> _The task_: State how many lines of the items below contain the string "release", treating uppercase and lowercase as different. Give only the number.

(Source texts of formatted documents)
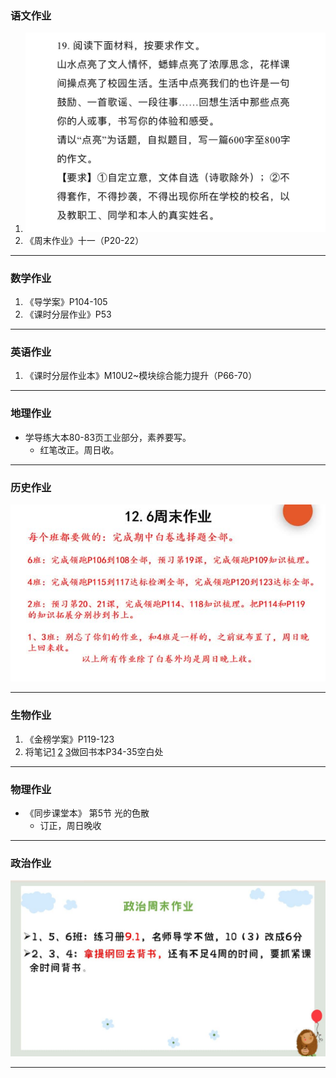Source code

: ### 语文作业 ###
1. ![hw](../hw/_images/14c.jpg)
2. 《周末作业》十一（P20-22）
-----
### 数学作业 ###
1. 《导学案》P104-105
2. 《课时分层作业》P53
-----
### 英语作业 ###
1. 《课时分层作业本》M10U2~模块综合能力提升（P66-70）
-----
### 地理作业 ###
* 学导练大本80-83页工业部分，素养要写。
    * 红笔改正。周日收。
-----
### 历史作业 ###
![hw](../hw/_images/14h.jpg)

-----
### 生物作业 ###
1. 《金榜学案》P119-123
2. 将笔记[1](../hw/_images/14b1.jpg)
[2](../hw/_images/14b2.jpg)
[3](../hw/_images/14b3.jpg)做回书本P34-35空白处
-----
### 物理作业 ###
* 《同步课堂本》 第5节 光的色散
    * 订正，周日晚收
-----
### 政治作业 ###
![hw](../hw/_images/14p.jpg)

-----
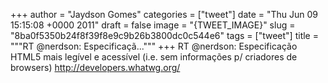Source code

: 
+++
author = "Jaydson Gomes"
categories = ["tweet"]
date = "Thu Jun 09 15:15:08 +0000 2011"
draft = false
image = "{TWEET_IMAGE}"
slug = "8ba0f5350b24f8f39f8e9c9b26b3800dc0c544e6"
tags = ["tweet"]
title = """RT @nerdson: Especificaçã..."""
+++
RT @nerdson: Especificação HTML5 mais legível e acessível (i.e. sem informações p/ criadores de browsers) http://developers.whatwg.org/
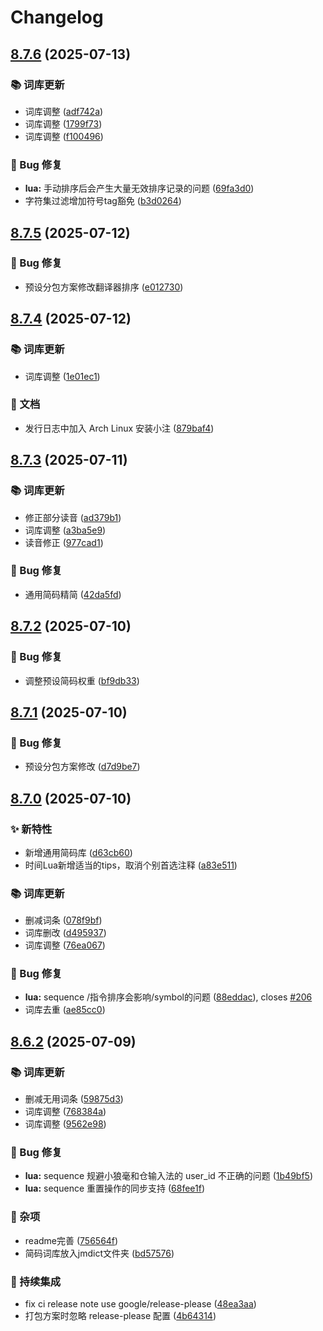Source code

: # Changelog

## [8.7.6](https://github.com/amzxyz/rime_wanxiang/compare/v8.7.5...v8.7.6) (2025-07-13)


### 📚 词库更新

* 词库调整 ([adf742a](https://github.com/amzxyz/rime_wanxiang/commit/adf742aa0c81938c1159eeadfcb4b50f1429a5ce))
* 词库调整 ([1799f73](https://github.com/amzxyz/rime_wanxiang/commit/1799f73f16f432093a4d566757ffea1cca650b94))
* 词库调整 ([f100496](https://github.com/amzxyz/rime_wanxiang/commit/f1004960ddfab7422b8c11ec18116881ada98760))


### 🐛 Bug 修复

* **lua:** 手动排序后会产生大量无效排序记录的问题 ([69fa3d0](https://github.com/amzxyz/rime_wanxiang/commit/69fa3d0069b77ccb242dfc2f183c4eb9e4b0b261))
* 字符集过滤增加符号tag豁免 ([b3d0264](https://github.com/amzxyz/rime_wanxiang/commit/b3d0264871e47113e161d3afd3c2fe1d125a7f36))

## [8.7.5](https://github.com/amzxyz/rime_wanxiang/compare/v8.7.4...v8.7.5) (2025-07-12)


### 🐛 Bug 修复

* 预设分包方案修改翻译器排序 ([e012730](https://github.com/amzxyz/rime_wanxiang/commit/e012730fdbbeac4b50dcbd377a8d666a4181ceb8))

## [8.7.4](https://github.com/amzxyz/rime_wanxiang/compare/v8.7.3...v8.7.4) (2025-07-12)


### 📚 词库更新

* 词库调整 ([1e01ec1](https://github.com/amzxyz/rime_wanxiang/commit/1e01ec100815f615d128aad98a315c4ae852bae5))


### 📖 文档

* 发行日志中加入 Arch Linux 安装小注 ([879baf4](https://github.com/amzxyz/rime_wanxiang/commit/879baf48aaea2432b927868f09062b0d05d2f49e))

## [8.7.3](https://github.com/amzxyz/rime_wanxiang/compare/v8.7.2...v8.7.3) (2025-07-11)


### 📚 词库更新

* 修正部分读音 ([ad379b1](https://github.com/amzxyz/rime_wanxiang/commit/ad379b12ed4b98c943c30142516679530ab603de))
* 词库调整 ([a3ba5e9](https://github.com/amzxyz/rime_wanxiang/commit/a3ba5e95b042992fb28b30c8ba16252222c2231b))
* 读音修正 ([977cad1](https://github.com/amzxyz/rime_wanxiang/commit/977cad1cf47cc1f4e49d8f449b32aec73ddb0b1b))


### 🐛 Bug 修复

* 通用简码精简 ([42da5fd](https://github.com/amzxyz/rime_wanxiang/commit/42da5fd5975ea1623cc8987d04d9fdaec0bfe84e))

## [8.7.2](https://github.com/amzxyz/rime_wanxiang/compare/v8.7.1...v8.7.2) (2025-07-10)


### 🐛 Bug 修复

* 调整预设简码权重 ([bf9db33](https://github.com/amzxyz/rime_wanxiang/commit/bf9db33ebe75f2da4ae021c35b3a2fb6bd3ab104))

## [8.7.1](https://github.com/amzxyz/rime_wanxiang/compare/v8.7.0...v8.7.1) (2025-07-10)


### 🐛 Bug 修复

* 预设分包方案修改 ([d7d9be7](https://github.com/amzxyz/rime_wanxiang/commit/d7d9be75a46d6f01f97583e995aca5de0dc0ff53))

## [8.7.0](https://github.com/amzxyz/rime_wanxiang/compare/v8.6.2...v8.7.0) (2025-07-10)


### ✨ 新特性

* 新增通用简码库 ([d63cb60](https://github.com/amzxyz/rime_wanxiang/commit/d63cb60bddabdcc37afe5b4bc352c77419c6ce12))
* 时间Lua新增适当的tips，取消个别首选注释 ([a83e511](https://github.com/amzxyz/rime_wanxiang/commit/a83e5114679bf0f2f5519554df72cff967accc37))


### 📚 词库更新

* 删减词条 ([078f9bf](https://github.com/amzxyz/rime_wanxiang/commit/078f9bf31b31bf08b00f482c3233d961331ccbff))
* 词库删改 ([d495937](https://github.com/amzxyz/rime_wanxiang/commit/d495937e2d0e135ada77bf021110d198691c28db))
* 词库调整 ([76ea067](https://github.com/amzxyz/rime_wanxiang/commit/76ea067130dd5beca9992daa361ee2cad3db5605))


### 🐛 Bug 修复

* **lua:** sequence /指令排序会影响/symbol的问题 ([88eddac](https://github.com/amzxyz/rime_wanxiang/commit/88eddac686a53bc69449949188f3007d4e28317a)), closes [#206](https://github.com/amzxyz/rime_wanxiang/issues/206)
* 词库去重 ([ae85cc0](https://github.com/amzxyz/rime_wanxiang/commit/ae85cc0864075e4d8d3970ec1fb92bc10716bec0))

## [8.6.2](https://github.com/amzxyz/rime_wanxiang/compare/v8.6.1...v8.6.2) (2025-07-09)


### 📚 词库更新

* 删减无用词条 ([59875d3](https://github.com/amzxyz/rime_wanxiang/commit/59875d3f24b19f6011322fc20d21b8d809a83f20))
* 词库调整 ([768384a](https://github.com/amzxyz/rime_wanxiang/commit/768384ad89e2f802f708de199df0529d4fb9447d))
* 词库调整 ([9562e98](https://github.com/amzxyz/rime_wanxiang/commit/9562e989d634bd4c3c569fc04d1eee012960e7b8))


### 🐛 Bug 修复

* **lua:** sequence 规避小狼毫和仓输入法的 user_id 不正确的问题 ([1b49bf5](https://github.com/amzxyz/rime_wanxiang/commit/1b49bf5f70c3c47c1b43c583dff6255097f38abe))
* **lua:** sequence 重置操作的同步支持 ([68fee1f](https://github.com/amzxyz/rime_wanxiang/commit/68fee1fc7b8242e6bcdb4ba62cc3fcd49189ba6a))


### 🏡 杂项

* readme完善 ([756564f](https://github.com/amzxyz/rime_wanxiang/commit/756564f8e0b1e8476c24462a4acac19b546d2b40))
* 简码词库放入jmdict文件夹 ([bd57576](https://github.com/amzxyz/rime_wanxiang/commit/bd575765019b20f4f80045063980504ac94fcbd9))


### 🤖 持续集成

* fix ci release note use google/release-please ([48ea3aa](https://github.com/amzxyz/rime_wanxiang/commit/48ea3aa09d00a7ec0ff99716bfb92be41b8af5be))
* 打包方案时忽略 release-please 配置 ([4b64314](https://github.com/amzxyz/rime_wanxiang/commit/4b6431470aa1df4823824c74da4cc877047d9002))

> _Answer to the exercise_: 2